Use Catalyst and Antidote when your colony reaches hazardous or advanced chains

Biofuel is usually the first reason to build a Refinery, but it should not be the last. Once your colony moves into more advanced production, Catalyst becomes important. It is made from 1 Maple Syrup and 2 Sunflower Seeds, and it serves as a chemical intermediate for advanced production. If you need steady Catalyst, set up a dedicated district with maple tapping and sunflower farming instead of trying to bolt the recipe onto an already overloaded farming zone.

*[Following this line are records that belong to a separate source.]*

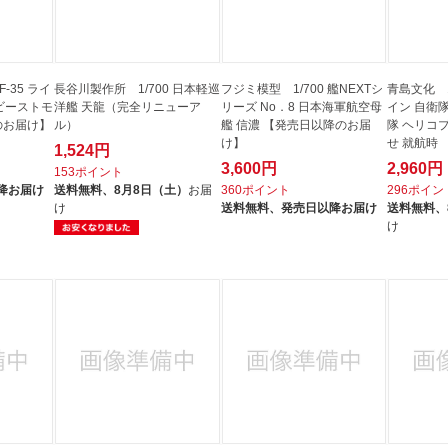
-35 ライ
長谷川製作所 1/700 日本軽巡
フジミ模型 1/700 艦NEXTシ
青島文化 1
“ビーストモ
洋艦 天龍（完全リニューア
リーズ No．8 日本海軍航空母
イン 自衛隊
のお届け】
ル）
艦 信濃 【発売日以降のお届
隊 ヘリコ
け】
せ 就航時
1,524円
3,600円
2,960円
153ポイント
降お届け
送料無料、
8月8日（土）
お届
360ポイント
296ポイン
け
送料無料、
発売日以降お届け
送料無料、
け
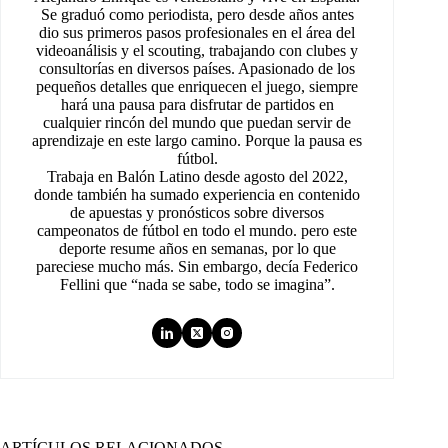
Se graduó como periodista, pero desde años antes
dio sus primeros pasos profesionales en el área del
videoanálisis y el scouting, trabajando con clubes y
consultorías en diversos países. Apasionado de los
pequeños detalles que enriquecen el juego, siempre
hará una pausa para disfrutar de partidos en
cualquier rincón del mundo que puedan servir de
aprendizaje en este largo camino. Porque la pausa es
fútbol.
Trabaja en Balón Latino desde agosto del 2022,
donde también ha sumado experiencia en contenido
de apuestas y pronósticos sobre diversos
campeonatos de fútbol en todo el mundo. pero este
deporte resume años en semanas, por lo que
pareciese mucho más. Sin embargo, decía Federico
Fellini que “nada se sabe, todo se imagina”.
ARTÍCULOS RELACIONADOS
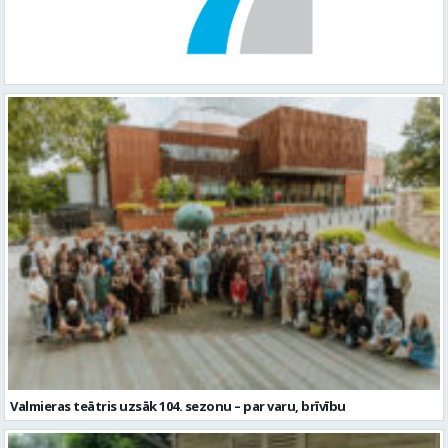
Valmieras teātris uzsāk 104. sezonu – par varu, brīvību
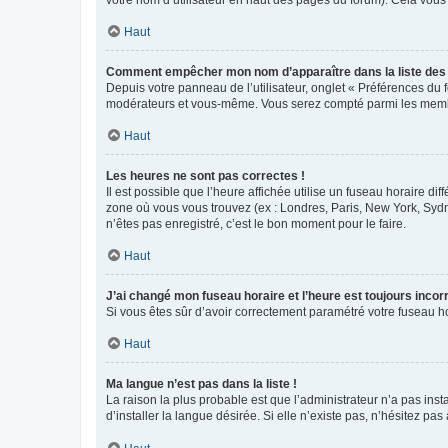
votre nom d’utilisateur en haut des pages du forum). Cela vous
Haut
Comment empêcher mon nom d’apparaître dans la liste de
Depuis votre panneau de l’utilisateur, onglet « Préférences du 
modérateurs et vous-même. Vous serez compté parmi les membr
Haut
Les heures ne sont pas correctes !
Il est possible que l’heure affichée utilise un fuseau horaire d
zone où vous vous trouvez (ex : Londres, Paris, New York, Syd
n’êtes pas enregistré, c’est le bon moment pour le faire.
Haut
J’ai changé mon fuseau horaire et l’heure est toujours incorr
Si vous êtes sûr d’avoir correctement paramétré votre fuseau hor
Haut
Ma langue n’est pas dans la liste !
La raison la plus probable est que l’administrateur n’a pas i
d’installer la langue désirée. Si elle n’existe pas, n’hésitez pa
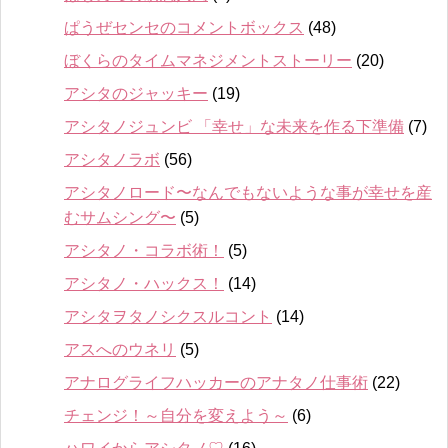
ぱうぜセンセのコメントボックス
(48)
ぼくらのタイムマネジメントストーリー
(20)
アシタのジャッキー
(19)
アシタノジュンビ 「幸せ」な未来を作る下準備
(7)
アシタノラボ
(56)
アシタノロード〜なんでもないような事が幸せを産
むサムシング〜
(5)
アシタノ・コラボ術！
(5)
アシタノ・ハックス！
(14)
アシタヲタノシクスルコント
(14)
アスへのウネリ
(5)
アナログライフハッカーのアナタノ仕事術
(22)
チェンジ！～自分を変えよう～
(6)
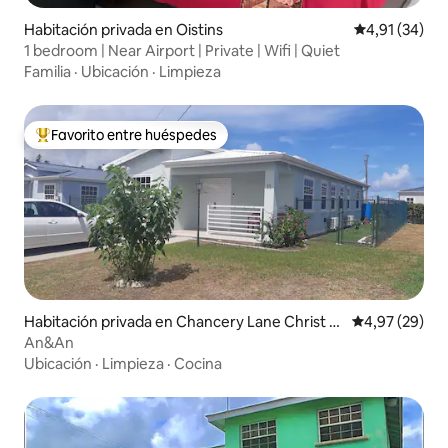
Habitación privada en Oistins
Calificación 
4,91 (34)
1 bedroom | Near Airport | Private | Wifi | Quiet
Familia
·
Ubicación
·
Limpieza
Favorito entre huéspedes
Favorito entre los huéspedes más destacados
Habitación privada en Chancery Lane Christ C
Calificación p
4,97 (29)
hurch
An&An
Ubicación
·
Limpieza
·
Cocina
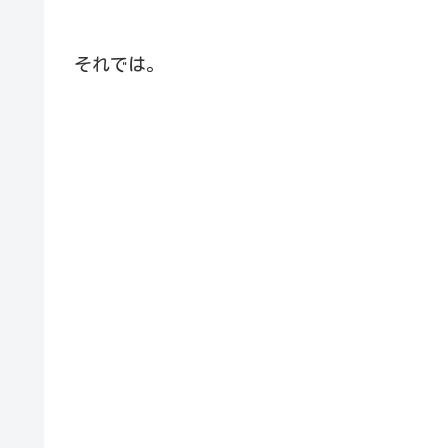
それでは。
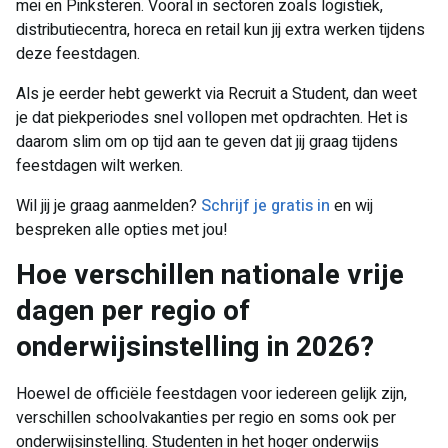
mei en Pinksteren. Vooral in sectoren zoals logistiek,
distributiecentra, horeca en retail kun jij extra werken tijdens
deze feestdagen.
Als je eerder hebt gewerkt via Recruit a Student, dan weet
je dat piekperiodes snel vollopen met opdrachten. Het is
daarom slim om op tijd aan te geven dat jij graag tijdens
feestdagen wilt werken.
Wil jij je graag aanmelden?
Schrijf je gratis in
en wij
bespreken alle opties met jou!
Hoe verschillen nationale vrije
dagen per regio of
onderwijsinstelling in 2026?
Hoewel de officiële feestdagen voor iedereen gelijk zijn,
verschillen schoolvakanties per regio en soms ook per
onderwijsinstelling. Studenten in het hoger onderwijs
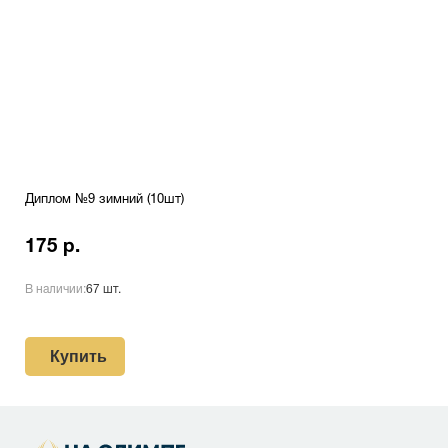
Диплом №9 зимний (10шт)
175 р.
В наличии:
67 шт.
Купить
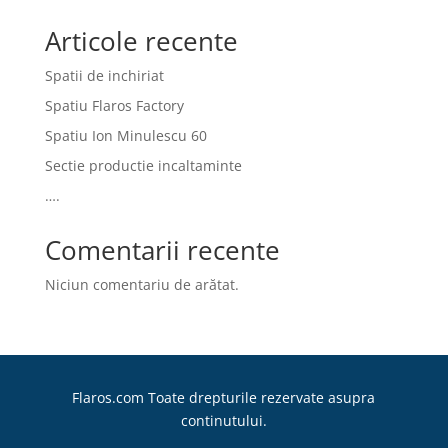
Articole recente
Spatii de inchiriat
Spatiu Flaros Factory
Spatiu Ion Minulescu 60
Sectie productie incaltaminte
….
Comentarii recente
Niciun comentariu de arătat.
Flaros.com Toate drepturile rezervate asupra
continutului.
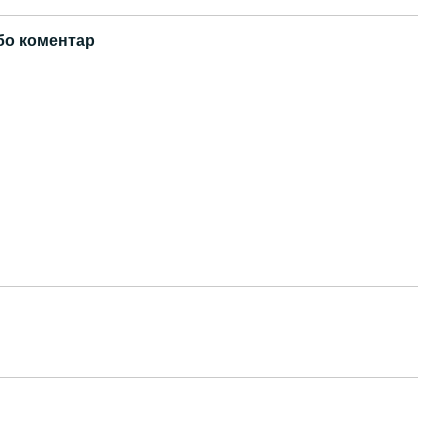
бо коментар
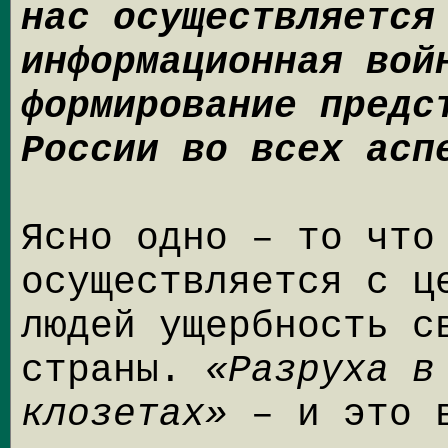
нас осуществляется
информационная вой
формирование предс
России во всех асп
Ясно одно – то что
осуществляется с ц
людей ущербность с
страны.
«Разруха в
клозетах»
– и это 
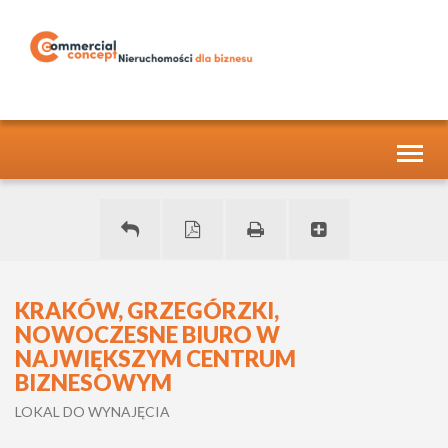
Toggl
naviga
KRAKÓW, GRZEGÓRZKI,
NOWOCZESNE BIURO W
NAJWIĘKSZYM CENTRUM
BIZNESOWYM
LOKAL DO WYNAJĘCIA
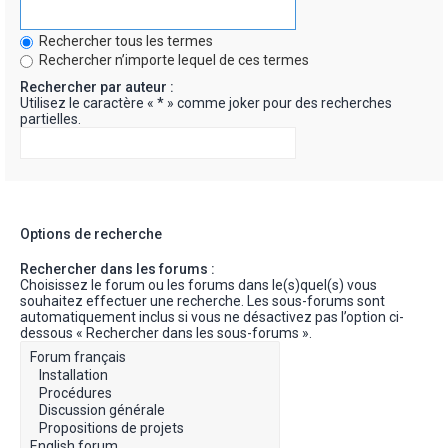
Rechercher tous les termes
Rechercher n’importe lequel de ces termes
Rechercher par auteur :
Utilisez le caractère « * » comme joker pour des recherches
partielles.
Options de recherche
Rechercher dans les forums :
Choisissez le forum ou les forums dans le(s)quel(s) vous
souhaitez effectuer une recherche. Les sous-forums sont
automatiquement inclus si vous ne désactivez pas l’option ci-
dessous « Rechercher dans les sous-forums ».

Antidote is the other recipe you should not ignore. It comes from 2 Dandelions and is used to treat beavers exposed to Badwater contamination. If your map has Badwater nearby, or if your industry depends on Badwater-processing chains elsewhere, stockpile Antidote before you need it. Do not wait until contamination becomes a crisis. Make it part of your emergency planning, the same way you would keep food buffers before drought.

The Refinery complements other processing buildings and should be integrated into your production clusters alongside farms, warehouses, and transport routes to avoid production stalls. When you approach it that way, you get more than fuel: you get a clean bridge from agriculture into late-game chemicals and colony safety.

The crop choice that wins you the most

If you want the shortest answer possible, use this: Spadderdock gives the most Biofuel per crop tile, so pick it when land is tight. Potatoes give more Biofuel per Refinery work-hour, so pick them when the building itself is your limiting factor. Carrots are the easiest starting point, especially if you already have Water planned and want a simple renewable fuel line.

That is the whole decision. Build the supply chain first, keep the inputs close, and only then scale the Refinery up. If you do that, the building stops being a side project and becomes one of the most useful parts of your Folktails economy.